One eval task = one sessionId. You start the runs, your harness drives the agent under each session and ships the result, and the judge does the rest.
1

Create the runs

Kick off a suite against the versions you want to compare — from the dashboard’s Evals page, or over MCP with bryel_start_eval. This creates one run per case × model and returns each run’s sessionId and the case prompt.
2

Run your agent, per session

For each run, drive your agent on the case prompt, tracing under the run’s sessionId. The platform never runs your agent — it only defines what to evaluate.
3

Export what it produced

When the agent finishes, capture a screenshot and/or its text output and ship it. The run flips to judging.
import { startEvalSession } from "@bryel/evals";

const session = startEvalSession(sessionId, { apiKey: "bkp_…" });
// …run your agent, capture a screenshot…
await session.export({
  images: [screenshotBase64], // base64 (raw or a data: URL)
  outputTexts: [finalAnswer], // optional
});
4

Read the leaderboard

The judge scores each run’s artifact against the suite’s criteria and writes per-criterion pass/fail + reasoning. Compare versions by case and overall on the Evals page, or with bryel_eval_results.
The run must already exist for a sessionId (created in step 1); artifacts attach to a run — they never create one.

Putting it together

A harness that runs a whole suite:
import { startEvalSession } from "@bryel/evals";

// runs[] comes from bryel_start_eval / your API — each has { sessionId, prompt }
for (const r of runs) {
  const session = startEvalSession(r.sessionId, { apiKey: "bkp_…" });
  const out = await runYourAgent(r.prompt, { sessionId: r.sessionId }); // your agent
  await session.export({ images: [out.screenshotBase64], outputTexts: [out.text] });
}

The judge

Each artifact is graded by a multimodal model (the suite picks it) against the case’s criteria. A criterion is binary with a signed weight — positive means desired, negative means harmful (it passes when the harmful thing is absent). The score is the earned points over the sum of positive weights. The judge returns a pass/fail and a one-sentence, artifact-grounded reason per criterion, so a run detail shows exactly why it scored the way it did. Images are optional — a text-only suite grades outputTexts alone. A suite that judges visuals can require an image, in which case a run with no screenshot fails rather than being graded blind.

API

exportEvalSession(options): Promise<{ runId, images }>

Ship an eval session’s artifacts. Attaches them to the run and queues the judge.

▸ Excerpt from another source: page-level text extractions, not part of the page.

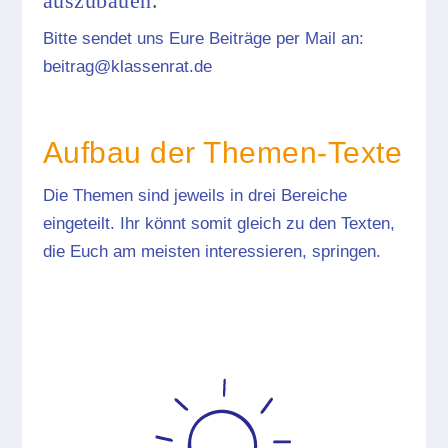
auszubauen.
Bitte sendet uns Eure Beiträge per Mail an:
beitrag@klassenrat.de
Aufbau der Themen-Texte
Die Themen sind jeweils in drei Bereiche
eingeteilt. Ihr könnt somit gleich zu den Texten,
die Euch am meisten interessieren, springen.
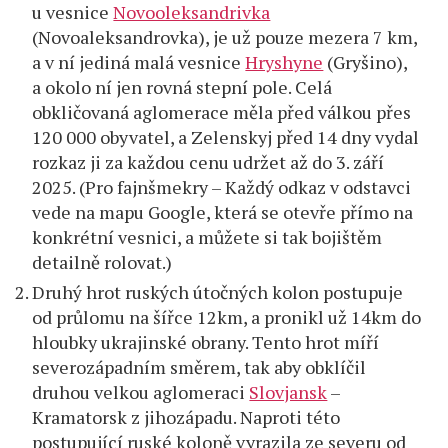
u vesnice
Novooleksandrivka
(Novoaleksandrovka), je už pouze mezera 7 km,
a v ní jediná malá vesnice
Hryshyne
(Gryšino),
a okolo ní jen rovná stepní pole. Celá
obkličovaná aglomerace měla před válkou přes
120 000 obyvatel, a Zelenskyj před 14 dny vydal
rozkaz ji za každou cenu udržet až do 3. září
2025. (Pro fajnšmekry – Každý odkaz v odstavci
vede na mapu Google, která se otevře přímo na
konkrétní vesnici, a můžete si tak bojištěm
detailně rolovat.)
Druhý hrot ruských útočných kolon postupuje
od průlomu na šířce 12km, a pronikl už 14km do
hloubky ukrajinské obrany. Tento hrot míří
severozápadním směrem, tak aby obklíčil
druhou velkou aglomeraci
Slovjansk
–
Kramatorsk z jihozápadu. Naproti této
postupující ruské koloně vyrazila ze severu od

startEvalSession(sessionId, options): EvalSession

Bind (apiKey, sessionId) and return a handle whose export(artifacts) calls exportEvalSession — the ergonomic form.

Options

apiKey
string
required
An ingest key — a publishable bkp_… in the browser (write-only, origin-locked) or any ingest key server-side.
sessionId
string
required
The eval task’s session id — must match a run you created.
images
string[]
Screenshots as base64 (raw or a data: URL). The app encodes; the SDK ships bytes.
outputTexts
string[]
Text outputs the agent produced.
endpoint
string
default:"https://ingest.eu.bryel.ai/v1/evals/artifacts"
Ingest endpoint. Override for self-hosting.
In the browser, use a publishable bkp_ key — never a secret bk_ key.